SIAM Journal on Control and Optimization, Vol.50, No.1, 306-333, 2012
MEAN SQUARE PERFORMANCE OF CONSENSUS-BASED DISTRIBUTED ESTIMATION OVER REGULAR GEOMETRIC GRAPHS
Average-consensus algorithms allow one to compute the average of some agents' data in a distributed way, and they are used as a basic building block in many algorithms for distributed estimation, load balancing, formation, and distributed control. Traditional analysis of such algorithms studies, for a given communication graph, the convergence rate (second largest eigenvalue of the transition matrix) and predicts that, for many graph families, performance degrades when the number of agents grows, because of the longer time required to spread information.
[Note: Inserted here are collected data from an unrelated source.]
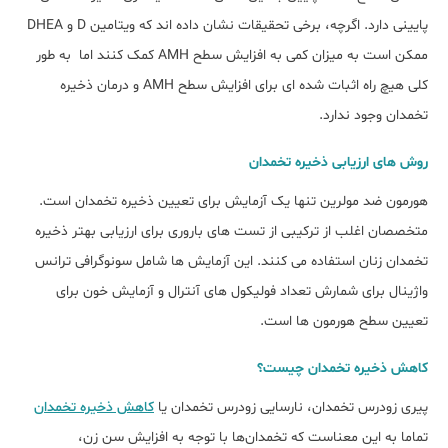
پایینی دارد. اگرچه، برخی تحقیقات نشان داده اند که ویتامین D و DHEA
ممکن است به میزان کمی به افزایش سطح AMH کمک کنند اما به طور
کلی هیچ راه اثبات شده ای برای افزایش سطح AMH و درمان ذخیره
تخمدان وجود ندارد.
روش های ارزیابی ذخیره تخمدان
هورمون ضد مولرین تنها یک آزمایش برای تعیین ذخیره تخمدان است.
متخصصان اغلب از ترکیبی از تست های باروری برای ارزیابی بهتر ذخیره
تخمدان زنان استفاده می کنند. این آزمایش ها شامل سونوگرافی ترانس
واژینال برای شمارش تعداد فولیکول های آنترال و آزمایش خون برای
تعیین سطح هورمون ها است.
کاهش ذخیره تخمدان چیست؟
پیری زودرس تخمدان، نارسایی زودرس تخمدان یا
کاهش ذخیره تخمدان
تماما به این معناست که تخمدان‌ها با توجه به افزایش سن زن،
However, in estimation problems, a growing number of sensor nodes improves the quality of the estimate. To understand whether such an improvement is possible also with distributed algorithms, it is important to specify a suitable performance metric, depending on the specific estimation problem in which the consensus algorithm is used, and to study how performance scales when both the number of iterations and the number of agents grow to infinity. Here, we propose a simple example of a distributed estimation problem solved by average-consensus, and a performance index naturally arising in this context (mean square estimation error, MSE). To understand the performance limitations of sensor networks with limited-range communications, we consider graphs describing local interactions. We give analytic results for some families of such graphs whose symmetries allow the use of suitable mathematical tools. However, simulations indicate that a similar behavior occurs also for random geometric graphs. This suggests that the performance limitations of regular lattices are mainly due to the geometrically local interactions and not to the symmetries.